Start of Input for this task

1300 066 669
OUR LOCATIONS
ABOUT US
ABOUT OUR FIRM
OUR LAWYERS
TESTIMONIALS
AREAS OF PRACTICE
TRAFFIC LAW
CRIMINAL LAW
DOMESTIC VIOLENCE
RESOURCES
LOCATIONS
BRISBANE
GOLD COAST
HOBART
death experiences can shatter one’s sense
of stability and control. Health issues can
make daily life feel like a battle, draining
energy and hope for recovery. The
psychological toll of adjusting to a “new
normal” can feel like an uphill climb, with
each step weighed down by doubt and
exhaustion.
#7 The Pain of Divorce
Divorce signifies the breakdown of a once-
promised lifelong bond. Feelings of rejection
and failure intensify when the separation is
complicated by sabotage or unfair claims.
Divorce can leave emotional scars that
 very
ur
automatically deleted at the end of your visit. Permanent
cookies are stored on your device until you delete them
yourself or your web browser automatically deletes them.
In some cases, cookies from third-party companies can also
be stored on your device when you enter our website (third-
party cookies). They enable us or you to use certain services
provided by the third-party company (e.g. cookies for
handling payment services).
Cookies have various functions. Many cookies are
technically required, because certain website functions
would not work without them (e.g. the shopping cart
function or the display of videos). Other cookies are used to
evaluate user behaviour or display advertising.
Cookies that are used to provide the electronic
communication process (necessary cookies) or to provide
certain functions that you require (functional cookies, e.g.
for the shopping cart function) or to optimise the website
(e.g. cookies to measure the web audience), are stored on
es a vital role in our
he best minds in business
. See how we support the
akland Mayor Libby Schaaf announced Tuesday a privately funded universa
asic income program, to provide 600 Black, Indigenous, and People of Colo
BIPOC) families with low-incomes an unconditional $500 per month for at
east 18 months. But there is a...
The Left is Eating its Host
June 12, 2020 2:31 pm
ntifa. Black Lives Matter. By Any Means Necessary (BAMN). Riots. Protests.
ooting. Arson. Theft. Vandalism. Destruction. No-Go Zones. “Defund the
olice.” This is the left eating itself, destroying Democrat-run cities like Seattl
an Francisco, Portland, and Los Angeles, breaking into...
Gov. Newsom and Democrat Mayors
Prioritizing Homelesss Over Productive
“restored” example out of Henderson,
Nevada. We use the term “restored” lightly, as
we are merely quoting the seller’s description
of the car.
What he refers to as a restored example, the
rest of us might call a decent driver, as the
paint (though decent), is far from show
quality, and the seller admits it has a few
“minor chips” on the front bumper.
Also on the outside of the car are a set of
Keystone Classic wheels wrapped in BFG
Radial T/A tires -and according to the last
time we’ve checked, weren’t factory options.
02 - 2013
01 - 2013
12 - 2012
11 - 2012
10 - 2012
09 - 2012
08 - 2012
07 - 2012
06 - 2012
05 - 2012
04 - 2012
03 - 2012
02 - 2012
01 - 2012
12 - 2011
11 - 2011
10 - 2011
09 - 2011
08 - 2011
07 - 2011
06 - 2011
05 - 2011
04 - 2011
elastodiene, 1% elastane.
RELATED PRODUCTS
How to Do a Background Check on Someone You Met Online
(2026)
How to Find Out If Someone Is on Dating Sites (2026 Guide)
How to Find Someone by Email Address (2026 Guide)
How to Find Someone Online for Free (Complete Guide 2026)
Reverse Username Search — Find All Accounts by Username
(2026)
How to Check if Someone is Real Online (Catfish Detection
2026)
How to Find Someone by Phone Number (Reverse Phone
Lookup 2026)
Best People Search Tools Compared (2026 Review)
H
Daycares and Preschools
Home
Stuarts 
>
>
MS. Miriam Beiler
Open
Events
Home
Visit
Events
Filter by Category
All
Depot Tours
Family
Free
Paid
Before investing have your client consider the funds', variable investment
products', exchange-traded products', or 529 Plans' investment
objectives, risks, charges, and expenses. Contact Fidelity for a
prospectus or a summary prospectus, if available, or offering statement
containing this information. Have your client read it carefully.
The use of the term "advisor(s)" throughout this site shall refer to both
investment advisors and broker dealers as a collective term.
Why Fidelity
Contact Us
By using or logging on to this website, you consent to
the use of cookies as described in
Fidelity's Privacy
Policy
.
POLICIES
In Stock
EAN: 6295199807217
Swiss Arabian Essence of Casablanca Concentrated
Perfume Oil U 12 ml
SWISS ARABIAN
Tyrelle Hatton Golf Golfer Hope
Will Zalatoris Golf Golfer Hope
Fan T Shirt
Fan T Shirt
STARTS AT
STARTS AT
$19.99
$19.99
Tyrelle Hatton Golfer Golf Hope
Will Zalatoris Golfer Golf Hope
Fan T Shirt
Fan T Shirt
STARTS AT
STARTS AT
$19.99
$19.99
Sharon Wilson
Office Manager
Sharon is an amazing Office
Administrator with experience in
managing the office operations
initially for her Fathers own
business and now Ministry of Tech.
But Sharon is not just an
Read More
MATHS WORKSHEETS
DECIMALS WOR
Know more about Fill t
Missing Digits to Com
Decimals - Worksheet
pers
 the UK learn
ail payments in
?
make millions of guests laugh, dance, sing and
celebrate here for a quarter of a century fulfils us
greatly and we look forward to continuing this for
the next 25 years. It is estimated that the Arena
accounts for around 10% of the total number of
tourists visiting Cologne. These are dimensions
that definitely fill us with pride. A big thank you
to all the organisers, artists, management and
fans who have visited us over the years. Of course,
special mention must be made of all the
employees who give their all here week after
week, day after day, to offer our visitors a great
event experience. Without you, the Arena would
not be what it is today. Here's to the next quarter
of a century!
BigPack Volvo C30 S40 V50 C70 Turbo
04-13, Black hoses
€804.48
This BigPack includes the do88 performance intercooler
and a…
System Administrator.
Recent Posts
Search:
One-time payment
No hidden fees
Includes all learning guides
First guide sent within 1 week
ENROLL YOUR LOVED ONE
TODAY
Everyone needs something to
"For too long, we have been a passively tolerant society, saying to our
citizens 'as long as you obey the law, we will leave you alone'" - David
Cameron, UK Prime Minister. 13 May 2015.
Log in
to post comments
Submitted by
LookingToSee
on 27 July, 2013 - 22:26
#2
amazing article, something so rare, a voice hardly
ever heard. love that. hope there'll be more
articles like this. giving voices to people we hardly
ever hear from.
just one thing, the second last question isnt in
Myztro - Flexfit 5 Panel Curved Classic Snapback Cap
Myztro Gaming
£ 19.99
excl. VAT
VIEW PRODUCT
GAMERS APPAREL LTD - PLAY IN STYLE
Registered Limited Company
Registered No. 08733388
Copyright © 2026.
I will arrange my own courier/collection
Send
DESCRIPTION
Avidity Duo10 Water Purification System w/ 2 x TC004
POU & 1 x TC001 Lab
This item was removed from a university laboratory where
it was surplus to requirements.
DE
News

End of Input for this task

# What the task requires
Convert the text in all of the material above into a JSON array of strings, with one string per line and blank lines omitted.

# Solution for this exercise
[
  "1300 066 669",
  "OUR LOCATIONS",
  "ABOUT US",
  "ABOUT OUR FIRM",
  "OUR LAWYERS",
  "TESTIMONIALS",
  "AREAS OF PRACTICE",
  "TRAFFIC LAW",
  "CRIMINAL LAW",
  "DOMESTIC VIOLENCE",
  "RESOURCES",
  "LOCATIONS",
  "BRISBANE",
  "GOLD COAST",
  "HOBART",
  "death experiences can shatter one’s sense",
  "of stability and control. Health issues can",
  "make daily life feel like a battle, draining",
  "energy and hope for recovery. The",
  "psychological toll of adjusting to a “new",
  "normal” can feel like an uphill climb, with",
  "each step weighed down by doubt and",
  "exhaustion.",
  "#7 The Pain of Divorce",
  "Divorce signifies the breakdown of a once-",
  "promised lifelong bond. Feelings of rejection",
  "and failure intensify when the separation is",
  "complicated by sabotage or unfair claims.",
  "Divorce can leave emotional scars that",
  " very",
  "ur",
  "automatically deleted at the end of your visit. Permanent",
  "cookies are stored on your device until you delete them",
  "yourself or your web browser automatically deletes them.",
  "In some cases, cookies from third-party companies can also",
  "be stored on your device when you enter our website (third-",
  "party cookies). They enable us or you to use certain services",
  "provided by the third-party company (e.g. cookies for",
  "handling payment services).",
  "Cookies have various functions. Many cookies are",
  "technically required, because certain website functions",
  "would not work without them (e.g. the shopping cart",
  "function or the display of videos). Other cookies are used to",
  "evaluate user behaviour or display advertising.",
  "Cookies that are used to provide the electronic",
  "communication process (necessary cookies) or to provide",
  "certain functions that you require (functional cookies, e.g.",
  "for the shopping cart function) or to optimise the website",
  "(e.g. cookies to measure the web audience), are stored on",
  "es a vital role in our",
  "he best minds in business",
  ". See how we support the",
  "akland Mayor Libby Schaaf announced Tuesday a privately funded universa",
  "asic income program, to provide 600 Black, Indigenous, and People of Colo",
  "BIPOC) families with low-incomes an unconditional $500 per month for at",
  "east 18 months. But there is a...",
  "The Left is Eating its Host",
  "June 12, 2020 2:31 pm",
  "ntifa. Black Lives Matter. By Any Means Necessary (BAMN). Riots. Protests.",
  "ooting. Arson. Theft. Vandalism. Destruction. No-Go Zones. “Defund the",
  "olice.” This is the left eating itself, destroying Democrat-run cities like Seattl",
  "an Francisco, Portland, and Los Angeles, breaking into...",
  "Gov. Newsom and Democrat Mayors",
  "Prioritizing Homelesss Over Productive",
  "“restored” example out of Henderson,",
  "Nevada. We use the term “restored” lightly, as",
  "we are merely quoting the seller’s description",
  "of the car.",
  "What he refers to as a restored example, the",
  "rest of us might call a decent driver, as the",
  "paint (though decent), is far from show",
  "quality, and the seller admits it has a few",
  "“minor chips” on the front bumper.",
  "Also on the outside of the car are a set of",
  "Keystone Classic wheels wrapped in BFG",
  "Radial T/A tires -and according to the last",
  "time we’ve checked, weren’t factory options.",
  "02 - 2013",
  "01 - 2013",
  "12 - 2012",
  "11 - 2012",
  "10 - 2012",
  "09 - 2012",
  "08 - 2012",
  "07 - 2012",
  "06 - 2012",
  "05 - 2012",
  "04 - 2012",
  "03 - 2012",
  "02 - 2012",
  "01 - 2012",
  "12 - 2011",
  "11 - 2011",
  "10 - 2011",
  "09 - 2011",
  "08 - 2011",
  "07 - 2011",
  "06 - 2011",
  "05 - 2011",
  "04 - 2011",
  "elastodiene, 1% elastane.",
  "RELATED PRODUCTS",
  "How to Do a Background Check on Someone You Met Online",
  "(2026)",
  "How to Find Out If Someone Is on Dating Sites (2026 Guide)",
  "How to Find Someone by Email Address (2026 Guide)",
  "How to Find Someone Online for Free (Complete Guide 2026)",
  "Reverse Username Search — Find All Accounts by Username",
  "(2026)",
  "How to Check if Someone is Real Online (Catfish Detection",
  "2026)",
  "How to Find Someone by Phone Number (Reverse Phone",
  "Lookup 2026)",
  "Best People Search Tools Compared (2026 Review)",
  "H",
  "Daycares and Preschools",
  "Home",
  "Stuarts ",
  ">",
  ">",
  "MS. Miriam Beiler",
  "Open",
  "Events",
  "Home",
  "Visit",
  "Events",
  "Filter by Category",
  "All",
  "Depot Tours",
  "Family",
  "Free",
  "Paid",
  "Before investing have your client consider the funds', variable investment",
  "products', exchange-traded products', or 529 Plans' investment",
  "objectives, risks, charges, and expenses. Contact Fidelity for a",
  "prospectus or a summary prospectus, if available, or offering statement",
  "containing this information. Have your client read it carefully.",
  "The use of the term \"advisor(s)\" throughout this site shall refer to both",
  "investment advisors and broker dealers as a collective term.",
  "Why Fidelity",
  "Contact Us",
  "By using or logging on to this website, you consent to",
  "the use of cookies as described in",
  "Fidelity's Privacy",
  "Policy",
  ".",
  "POLICIES",
  "In Stock",
  "EAN: 6295199807217",
  "Swiss Arabian Essence of Casablanca Concentrated",
  "Perfume Oil U 12 ml",
  "SWISS ARABIAN",
  "Tyrelle Hatton Golf Golfer Hope",
  "Will Zalatoris Golf Golfer Hope",
  "Fan T Shirt",
  "Fan T Shirt",
  "STARTS AT",
  "STARTS AT",
  "$19.99",
  "$19.99",
  "Tyrelle Hatton Golfer Golf Hope",
  "Will Zalatoris Golfer Golf Hope",
  "Fan T Shirt",
  "Fan T Shirt",
  "STARTS AT",
  "STARTS AT",
  "$19.99",
  "$19.99",
  "Sharon Wilson",
  "Office Manager",
  "Sharon is an amazing Office",
  "Administrator with experience in",
  "managing the office operations",
  "initially for her Fathers own",
  "business and now Ministry of Tech.",
  "But Sharon is not just an",
  "Read More",
  "MATHS WORKSHEETS",
  "DECIMALS WOR",
  "Know more about Fill t",
  "Missing Digits to Com",
  "Decimals - Worksheet",
  "pers",
  " the UK learn",
  "ail payments in",
  "?",
  "make millions of guests laugh, dance, sing and",
  "celebrate here for a quarter of a century fulfils us",
  "greatly and we look forward to continuing this for",
  "the next 25 years. It is estimated that the Arena",
  "accounts for around 10% of the total number of",
  "tourists visiting Cologne. These are dimensions",
  "that definitely fill us with pride. A big thank you",
  "to all the organisers, artists, management and",
  "fans who have visited us over the years. Of course,",
  "special mention must be made of all the",
  "employees who give their all here week after",
  "week, day after day, to offer our visitors a great",
  "event experience. Without you, the Arena would",
  "not be what it is today. Here's to the next quarter",
  "of a century!",
  "BigPack Volvo C30 S40 V50 C70 Turbo",
  "04-13, Black hoses",
  "€804.48",
  "This BigPack includes the do88 performance intercooler",
  "and a…",
  "System Administrator.",
  "Recent Posts",
  "Search:",
  "One-time payment",
  "No hidden fees",
  "Includes all learning guides",
  "First guide sent within 1 week",
  "ENROLL YOUR LOVED ONE",
  "TODAY",
  "Everyone needs something to",
  "\"For too long, we have been a passively tolerant society, saying to our",
  "citizens 'as long as you obey the law, we will leave you alone'\" - David",
  "Cameron, UK Prime Minister. 13 May 2015.",
  "Log in",
  "to post comments",
  "Submitted by",
  "LookingToSee",
  "on 27 July, 2013 - 22:26",
  "#2",
  "amazing article, something so rare, a voice hardly",
  "ever heard. love that. hope there'll be more",
  "articles like this. giving voices to people we hardly",
  "ever hear from.",
  "just one thing, the second last question isnt in",
  "Myztro - Flexfit 5 Panel Curved Classic Snapback Cap",
  "Myztro Gaming",
  "£ 19.99",
  "excl. VAT",
  "VIEW PRODUCT",
  "GAMERS APPAREL LTD - PLAY IN STYLE",
  "Registered Limited Company",
  "Registered No. 08733388",
  "Copyright © 2026.",
  "I will arrange my own courier/collection",
  "Send",
  "DESCRIPTION",
  "Avidity Duo10 Water Purification System w/ 2 x TC004",
  "POU & 1 x TC001 Lab",
  "This item was removed from a university laboratory where",
  "it was surplus to requirements.",
  "DE",
  "News"
]